After the league’s demise became official, the question on everyone’s mind was, why did the AAF launch with such weak funding?
Fairly, who is an adviser to the XFL — which has secured liability and workers compensation insurance coverage that the AAF did not have — said it is because Ebersol wanted to beat the XFL to market. Asked why he declined to work with the AAF, Fairly said, “Number one, we did not think they had enough time to get ready. Vince announced in February 2018 he was going to play in 2020, and we had been involved in those conversations. … The AAF guys came in after that time, so less time than Vince, and they were kind of beating the XFL to the punch if you will.

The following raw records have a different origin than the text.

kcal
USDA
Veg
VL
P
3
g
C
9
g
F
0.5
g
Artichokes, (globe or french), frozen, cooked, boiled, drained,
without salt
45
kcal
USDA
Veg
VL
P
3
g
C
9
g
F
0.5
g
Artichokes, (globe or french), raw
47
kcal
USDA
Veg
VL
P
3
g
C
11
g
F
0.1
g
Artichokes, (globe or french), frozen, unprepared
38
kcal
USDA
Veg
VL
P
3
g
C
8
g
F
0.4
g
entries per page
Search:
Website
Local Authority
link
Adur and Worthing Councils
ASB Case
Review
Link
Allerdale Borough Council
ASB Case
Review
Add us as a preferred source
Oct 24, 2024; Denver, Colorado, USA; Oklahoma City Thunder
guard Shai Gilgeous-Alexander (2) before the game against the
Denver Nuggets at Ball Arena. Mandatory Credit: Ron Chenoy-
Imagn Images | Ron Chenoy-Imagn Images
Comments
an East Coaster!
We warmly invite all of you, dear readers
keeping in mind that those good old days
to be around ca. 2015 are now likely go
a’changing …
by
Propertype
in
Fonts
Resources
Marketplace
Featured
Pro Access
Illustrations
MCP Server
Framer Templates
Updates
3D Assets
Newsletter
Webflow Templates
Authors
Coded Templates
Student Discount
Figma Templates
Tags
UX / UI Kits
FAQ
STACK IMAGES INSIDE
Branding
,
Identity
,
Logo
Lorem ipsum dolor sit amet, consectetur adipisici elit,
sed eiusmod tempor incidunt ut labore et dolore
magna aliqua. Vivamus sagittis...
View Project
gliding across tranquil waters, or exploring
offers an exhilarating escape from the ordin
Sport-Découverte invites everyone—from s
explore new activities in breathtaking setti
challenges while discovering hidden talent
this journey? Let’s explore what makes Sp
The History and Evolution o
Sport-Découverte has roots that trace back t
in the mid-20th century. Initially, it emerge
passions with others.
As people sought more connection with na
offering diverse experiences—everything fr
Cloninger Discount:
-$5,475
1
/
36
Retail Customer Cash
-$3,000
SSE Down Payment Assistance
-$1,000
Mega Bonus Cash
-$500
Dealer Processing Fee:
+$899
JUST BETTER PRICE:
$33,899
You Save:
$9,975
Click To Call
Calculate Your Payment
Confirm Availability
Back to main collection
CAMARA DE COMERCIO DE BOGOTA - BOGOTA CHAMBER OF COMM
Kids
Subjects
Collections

“It’s a daunting task to pull this off and we just simply did not think they had time. … there were a lot of indications in those conversations that they were scrambling around and everyone’s hair was on fire.”

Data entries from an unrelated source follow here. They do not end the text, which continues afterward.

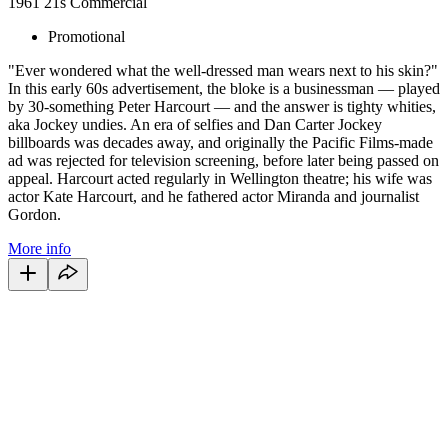
1961
21s
Commercial
Promotional
"Ever wondered what the well-dressed man wears next to his skin?"
In this early 60s advertisement, the bloke is a businessman — played
by 30-something Peter Harcourt — and the answer is tighty whities,
aka Jockey undies. An era of selfies and Dan Carter Jockey
billboards was decades away, and originally the Pacific Films-made
ad was rejected for television screening, before later being passed on
appeal. Harcourt acted regularly in Wellington theatre; his wife was
actor Kate Harcourt, and he fathered actor Miranda and journalist
Gordon.
More info
68
items
The Collection /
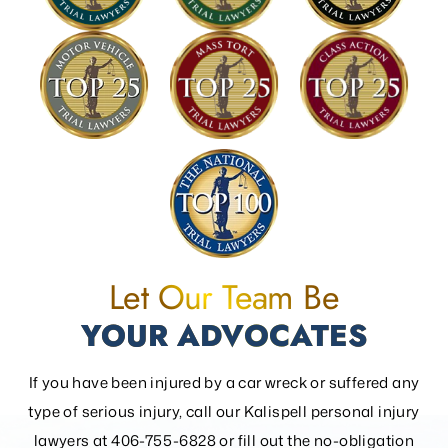
Let Our Team Be
YOUR ADVOCATES
If you have been injured by a car wreck or suffered any
type of serious injury, call our Kalispell personal injury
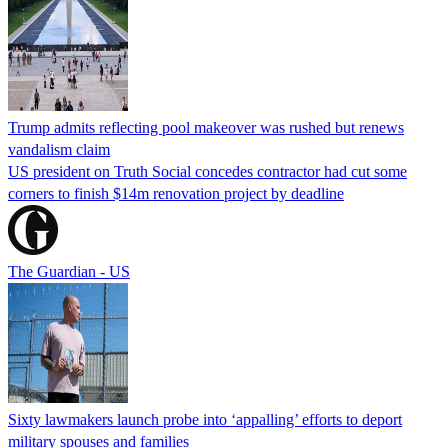
Trump admits reflecting pool makeover was rushed but renews
vandalism claim
US president on Truth Social concedes contractor had cut some
corners to finish $14m renovation project by deadline
The Guardian - US
Sixty lawmakers launch probe into ‘appalling’ efforts to deport
military spouses and families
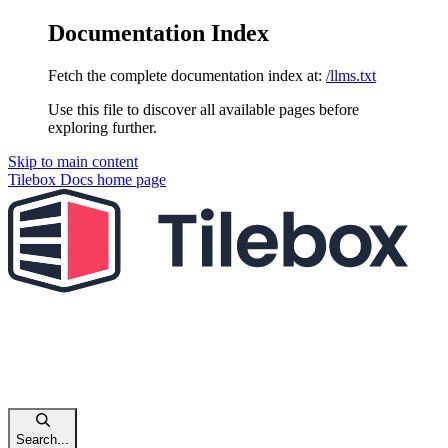
Documentation Index
Fetch the complete documentation index at:
/llms.txt
Use this file to discover all available pages before
exploring further.
Skip to main content
Tilebox Docs
home page
Search...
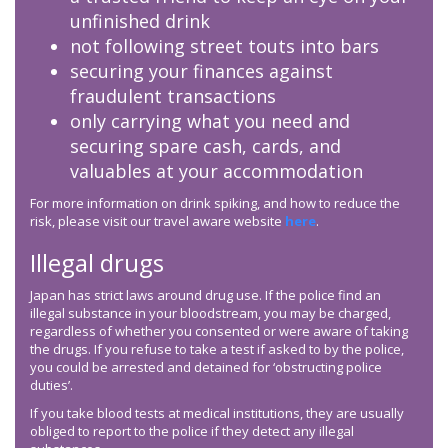
unfinished drink
not following street touts into bars
securing your finances against
fraudulent transactions
only carrying what you need and
securing spare cash, cards, and
valuables at your accommodation
For more information on drink spiking, and how to reduce the
risk, please visit our travel aware website
here
.
Illegal drugs
Japan has strict laws around drug use. If the police find an
illegal substance in your bloodstream, you may be charged,
regardless of whether you consented or were aware of taking
the drugs. If you refuse to take a test if asked to by the police,
you could be arrested and detained for ‘obstructing police
duties’.
If you take blood tests at medical institutions, they are usually
obliged to report to the police if they detect any illegal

Oliver Luck, the XFL commissioner, noted that even the two years leading up to his league’s launch is a compressed time frame.
“One thing is pretty clear: You need time to get all your ducks in a row. It is certainly difficult, challenging to start these leagues and sustain them,” he said. “The initial lesson we are taking from the AAF is just the importance of planning, of having the time to plan.”
While Ebersol talked about the AAF as a technology company, the league only had one official sponsorship: Bitty & Beau’s Coffee, based in Wilmington, N.C., which was the official coffee of the AAF. The league also had a sports betting partnership with MGM Resorts and several licensee deals, including ones with Wilson and Riddell. The AAF, before it suspended operations, ignored repeated queries about its local team operations.
The XFL has already announced four team presidents, each of whom have significant sports business backgrounds. There were not hires with similarly deep backgrounds in the AAF, which focused its local spending on head coaches, like the Orlando Apollos hiring legendary Florida coach Steve Spurrier.
The AAF did have some success that could bode well for the XFL. Some of its eight markets — Atlanta; Birmingham; Memphis; Orlando; Salt Lake City; San Antonio; San Diego; and Tempe, Ariz. —- saw healthy attendance, most notably with the San Antonio Commanders averaging 27,720 fans for its four home games. TV viewership for all games averaged 556,000 viewers across CBS, TNT and NFL Network.
The XFL expects to easily exceed those standards when it launches in eight major markets next year, with a significant TV deal imminent, Luck said.